- Born: September 14, 1944 (age 81) Brooklyn, New York, U.S.
- Education: New York University
- Occupations: Knifemaker, jeweler

= Robert Terzuola =

American knife maker (born 1944)

Robert G. Terzuola (born 1944) is an American knife maker who popularized the type of knife known as the tactical folding knife.

==Early life==
Terzuola was born in Brooklyn, New York on 14 September 1944. He attended Stuyvesant High School where his academic achievements earned him a full scholarship to New York University where he studied vocational education. Upon graduation in 1966 he joined the Peace Corps and went to Panama as a volunteer for two years, after which he was invited to become a Peace Corps trainer in Puerto Rico.
He worked as a field supervisor for several experimental education projects in Guatemala and in the mid-eighties, directed the War Damage Surveys in El Salvador and Guatemala for AID's Office of Foreign Disaster Assistance.
Terzuola taught himself jade carving and became General Manager of a Jade Jewelry company in the town of Antigua, Guatemala. By 1980, Terzuola began making knives professionally while managing the Jade business and that same year joined the Knifemakers' Guild on an endorsement from Bob Loveless. Terzuola has also enjoyed membership in the German and Italian Knifemakers Guilds.

==Knifemaking==

Terzuola's first knives were fixed blade, combat designs, made for soldiers, CIA operatives and security personnel working in Guatemala, El Salvador and Nicaragua.

In 1984 he relocated to Santa Fe, New Mexico and began making folding knives. Seeing a need for a knife that could be carried discreetly he developed a model using black micarta for scales and bead-blasted titanium frames; for this effort he coined the term "Tactical Knife".

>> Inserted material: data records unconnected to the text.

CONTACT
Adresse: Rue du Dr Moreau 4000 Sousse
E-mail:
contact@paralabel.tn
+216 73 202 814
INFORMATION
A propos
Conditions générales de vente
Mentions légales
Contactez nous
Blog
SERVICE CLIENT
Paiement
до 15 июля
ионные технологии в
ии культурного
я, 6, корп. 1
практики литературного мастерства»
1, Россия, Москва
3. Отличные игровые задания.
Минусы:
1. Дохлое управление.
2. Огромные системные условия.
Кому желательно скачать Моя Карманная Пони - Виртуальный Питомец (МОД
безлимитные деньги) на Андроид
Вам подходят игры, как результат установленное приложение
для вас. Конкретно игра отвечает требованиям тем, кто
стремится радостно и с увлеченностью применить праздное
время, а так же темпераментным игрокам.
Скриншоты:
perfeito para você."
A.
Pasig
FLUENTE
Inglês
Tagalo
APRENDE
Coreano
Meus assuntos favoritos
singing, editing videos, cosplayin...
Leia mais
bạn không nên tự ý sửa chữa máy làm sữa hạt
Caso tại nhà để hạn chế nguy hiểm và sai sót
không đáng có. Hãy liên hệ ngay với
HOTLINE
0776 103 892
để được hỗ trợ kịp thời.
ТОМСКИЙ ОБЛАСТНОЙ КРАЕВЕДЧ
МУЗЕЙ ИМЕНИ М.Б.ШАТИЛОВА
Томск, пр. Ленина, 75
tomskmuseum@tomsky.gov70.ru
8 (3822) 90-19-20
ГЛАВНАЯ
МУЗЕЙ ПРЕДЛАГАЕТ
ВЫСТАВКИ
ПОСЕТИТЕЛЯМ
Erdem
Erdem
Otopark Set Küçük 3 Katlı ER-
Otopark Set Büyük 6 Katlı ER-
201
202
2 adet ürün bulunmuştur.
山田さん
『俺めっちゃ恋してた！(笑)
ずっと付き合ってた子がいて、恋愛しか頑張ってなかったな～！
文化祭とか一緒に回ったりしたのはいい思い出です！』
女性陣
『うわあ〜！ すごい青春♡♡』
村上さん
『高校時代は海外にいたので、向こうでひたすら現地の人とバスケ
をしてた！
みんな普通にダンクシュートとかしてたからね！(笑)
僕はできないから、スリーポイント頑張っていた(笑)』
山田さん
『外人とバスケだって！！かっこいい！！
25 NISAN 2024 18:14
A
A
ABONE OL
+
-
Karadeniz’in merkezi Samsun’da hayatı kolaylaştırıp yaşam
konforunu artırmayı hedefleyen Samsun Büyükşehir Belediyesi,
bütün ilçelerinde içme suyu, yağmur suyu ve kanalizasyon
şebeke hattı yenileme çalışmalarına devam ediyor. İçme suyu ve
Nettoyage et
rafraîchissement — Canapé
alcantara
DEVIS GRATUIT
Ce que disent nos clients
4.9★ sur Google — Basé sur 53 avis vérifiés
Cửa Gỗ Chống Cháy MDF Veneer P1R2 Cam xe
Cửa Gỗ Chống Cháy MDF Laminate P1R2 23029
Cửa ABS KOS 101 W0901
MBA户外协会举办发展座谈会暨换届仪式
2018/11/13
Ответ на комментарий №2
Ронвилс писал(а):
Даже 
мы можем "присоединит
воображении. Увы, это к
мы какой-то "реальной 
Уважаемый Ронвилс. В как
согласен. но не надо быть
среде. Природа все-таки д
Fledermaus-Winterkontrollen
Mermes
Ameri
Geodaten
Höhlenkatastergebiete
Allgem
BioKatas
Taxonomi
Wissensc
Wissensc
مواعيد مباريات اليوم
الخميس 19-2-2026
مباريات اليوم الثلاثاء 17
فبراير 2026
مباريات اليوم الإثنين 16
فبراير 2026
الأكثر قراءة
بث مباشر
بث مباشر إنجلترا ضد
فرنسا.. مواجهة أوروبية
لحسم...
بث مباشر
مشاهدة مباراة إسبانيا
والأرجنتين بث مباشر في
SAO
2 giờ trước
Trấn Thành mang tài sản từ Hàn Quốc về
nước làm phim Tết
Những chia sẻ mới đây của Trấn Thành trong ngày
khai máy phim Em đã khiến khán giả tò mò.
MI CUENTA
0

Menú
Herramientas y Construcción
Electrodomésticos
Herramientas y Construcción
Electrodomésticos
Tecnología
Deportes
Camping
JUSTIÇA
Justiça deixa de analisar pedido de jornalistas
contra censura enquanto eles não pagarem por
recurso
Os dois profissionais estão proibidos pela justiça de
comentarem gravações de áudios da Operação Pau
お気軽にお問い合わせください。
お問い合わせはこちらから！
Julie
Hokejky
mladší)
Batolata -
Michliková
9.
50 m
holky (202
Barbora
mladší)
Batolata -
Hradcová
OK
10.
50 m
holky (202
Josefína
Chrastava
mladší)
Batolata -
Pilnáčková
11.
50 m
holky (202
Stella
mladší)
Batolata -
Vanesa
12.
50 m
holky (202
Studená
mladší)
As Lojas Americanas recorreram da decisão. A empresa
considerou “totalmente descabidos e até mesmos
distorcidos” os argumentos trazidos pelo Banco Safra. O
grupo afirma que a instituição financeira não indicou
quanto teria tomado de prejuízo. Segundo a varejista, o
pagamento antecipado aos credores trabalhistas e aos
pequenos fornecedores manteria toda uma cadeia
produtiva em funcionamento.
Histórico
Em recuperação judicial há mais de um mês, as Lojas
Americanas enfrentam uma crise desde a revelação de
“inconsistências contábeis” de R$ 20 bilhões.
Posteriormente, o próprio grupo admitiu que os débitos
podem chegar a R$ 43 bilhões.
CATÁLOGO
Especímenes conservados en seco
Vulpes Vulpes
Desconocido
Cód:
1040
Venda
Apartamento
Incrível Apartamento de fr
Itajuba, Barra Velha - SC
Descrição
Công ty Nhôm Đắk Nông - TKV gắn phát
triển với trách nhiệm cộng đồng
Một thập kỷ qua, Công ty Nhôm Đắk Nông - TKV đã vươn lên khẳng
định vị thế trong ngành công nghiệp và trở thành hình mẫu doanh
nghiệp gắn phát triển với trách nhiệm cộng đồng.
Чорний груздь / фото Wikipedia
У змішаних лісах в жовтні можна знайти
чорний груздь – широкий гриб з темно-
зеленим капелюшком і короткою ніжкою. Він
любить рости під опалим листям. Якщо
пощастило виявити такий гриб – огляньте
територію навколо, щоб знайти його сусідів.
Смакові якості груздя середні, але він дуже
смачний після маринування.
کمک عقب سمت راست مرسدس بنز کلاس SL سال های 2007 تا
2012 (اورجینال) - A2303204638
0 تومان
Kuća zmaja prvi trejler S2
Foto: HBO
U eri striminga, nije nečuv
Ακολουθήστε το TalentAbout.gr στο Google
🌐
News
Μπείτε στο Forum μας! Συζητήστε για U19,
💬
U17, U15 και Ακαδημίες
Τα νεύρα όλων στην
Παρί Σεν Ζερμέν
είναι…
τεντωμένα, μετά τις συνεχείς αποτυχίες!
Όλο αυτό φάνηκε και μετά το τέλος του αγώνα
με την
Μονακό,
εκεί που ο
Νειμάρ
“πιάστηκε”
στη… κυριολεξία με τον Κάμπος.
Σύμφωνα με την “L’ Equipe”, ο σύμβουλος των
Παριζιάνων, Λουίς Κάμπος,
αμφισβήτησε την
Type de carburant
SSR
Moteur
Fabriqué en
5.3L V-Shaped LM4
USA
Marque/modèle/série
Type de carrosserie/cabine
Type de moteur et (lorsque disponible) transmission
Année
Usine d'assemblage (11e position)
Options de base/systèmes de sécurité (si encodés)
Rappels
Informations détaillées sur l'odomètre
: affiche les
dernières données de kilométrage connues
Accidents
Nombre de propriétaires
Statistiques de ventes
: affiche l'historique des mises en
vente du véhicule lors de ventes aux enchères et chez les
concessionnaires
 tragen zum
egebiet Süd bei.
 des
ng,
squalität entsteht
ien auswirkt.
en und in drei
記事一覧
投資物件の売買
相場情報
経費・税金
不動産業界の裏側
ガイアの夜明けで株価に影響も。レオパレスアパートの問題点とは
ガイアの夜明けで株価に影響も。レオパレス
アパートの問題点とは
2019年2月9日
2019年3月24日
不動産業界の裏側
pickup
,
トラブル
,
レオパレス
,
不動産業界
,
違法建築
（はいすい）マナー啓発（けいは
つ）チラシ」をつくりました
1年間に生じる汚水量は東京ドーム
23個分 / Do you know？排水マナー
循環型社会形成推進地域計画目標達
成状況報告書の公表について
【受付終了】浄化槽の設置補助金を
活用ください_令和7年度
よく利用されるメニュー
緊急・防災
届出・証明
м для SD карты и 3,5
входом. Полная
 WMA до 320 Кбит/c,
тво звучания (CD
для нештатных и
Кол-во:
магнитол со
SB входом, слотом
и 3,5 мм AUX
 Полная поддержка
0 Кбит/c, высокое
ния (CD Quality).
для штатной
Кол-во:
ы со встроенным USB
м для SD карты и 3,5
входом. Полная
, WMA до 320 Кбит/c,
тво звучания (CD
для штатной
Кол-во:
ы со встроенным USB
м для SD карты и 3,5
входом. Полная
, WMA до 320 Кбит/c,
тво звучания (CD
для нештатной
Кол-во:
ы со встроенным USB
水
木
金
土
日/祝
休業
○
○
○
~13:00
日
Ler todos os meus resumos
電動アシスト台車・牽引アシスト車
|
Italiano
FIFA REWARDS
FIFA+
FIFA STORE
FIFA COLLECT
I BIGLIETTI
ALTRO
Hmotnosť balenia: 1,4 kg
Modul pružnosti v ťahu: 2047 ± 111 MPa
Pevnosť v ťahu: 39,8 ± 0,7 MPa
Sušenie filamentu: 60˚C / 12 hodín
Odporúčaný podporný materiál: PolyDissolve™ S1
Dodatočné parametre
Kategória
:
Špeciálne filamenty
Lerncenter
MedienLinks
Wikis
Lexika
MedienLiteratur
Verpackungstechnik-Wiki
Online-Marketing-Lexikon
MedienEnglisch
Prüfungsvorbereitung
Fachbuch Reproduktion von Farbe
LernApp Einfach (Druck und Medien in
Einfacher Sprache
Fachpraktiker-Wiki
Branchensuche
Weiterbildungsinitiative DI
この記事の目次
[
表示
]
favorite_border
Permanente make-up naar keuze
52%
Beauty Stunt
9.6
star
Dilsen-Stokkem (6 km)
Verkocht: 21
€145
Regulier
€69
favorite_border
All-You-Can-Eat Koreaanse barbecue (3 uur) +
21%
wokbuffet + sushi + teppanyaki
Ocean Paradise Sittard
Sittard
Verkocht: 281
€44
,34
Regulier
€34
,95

Terzuola's most popular model is the ATCF (Advanced Technology Combat Folder), a linerlock folding knife. This was his first tactical folding knife, although he makes it with non-tactical materials on occasion with ivory or stag scales and damascus steel blades. He is widely considered to be the first maker and “Godfather” of tactical folding knives.

Terzuola has authored a book about the design of tactical knives which was updated and expanded in the 2019 edition. He has authored articles about tactical knives and knifemaking for Blade, Soldier of Fortune and other publications. In 2008 he relocated his shop to Albuquerque, New Mexico.

Terzuola has collaborated with other knifemakers and production companies including Spyderco, Strider Knives, and Microtech Knives.
Terzuola's first factory collaboration was with Spyderco to produce the C-15 model in 1989. This knife became historic because it was the first liner lock system folder produced by a commercial factory, was the first production knife to use G-10 scales and ATS-34 steel, the first production knife to have parts blanked by laser instead of stamping and the first knife to be produced by a new, start-up company named "Benchmade".
In 2016, Bob and his wife Suzi moved his home and shop to San Diego, California where he continues to hand-make high quality folding and fixed blade knives.
In June of 2023, Terzuola was inducted into the “Cutlery HALL of FAME” at the Blade knife show in Atlanta Georgia.
He had already been named as one of the four living “Mount Rushmore” Legends of modern Knifemaking.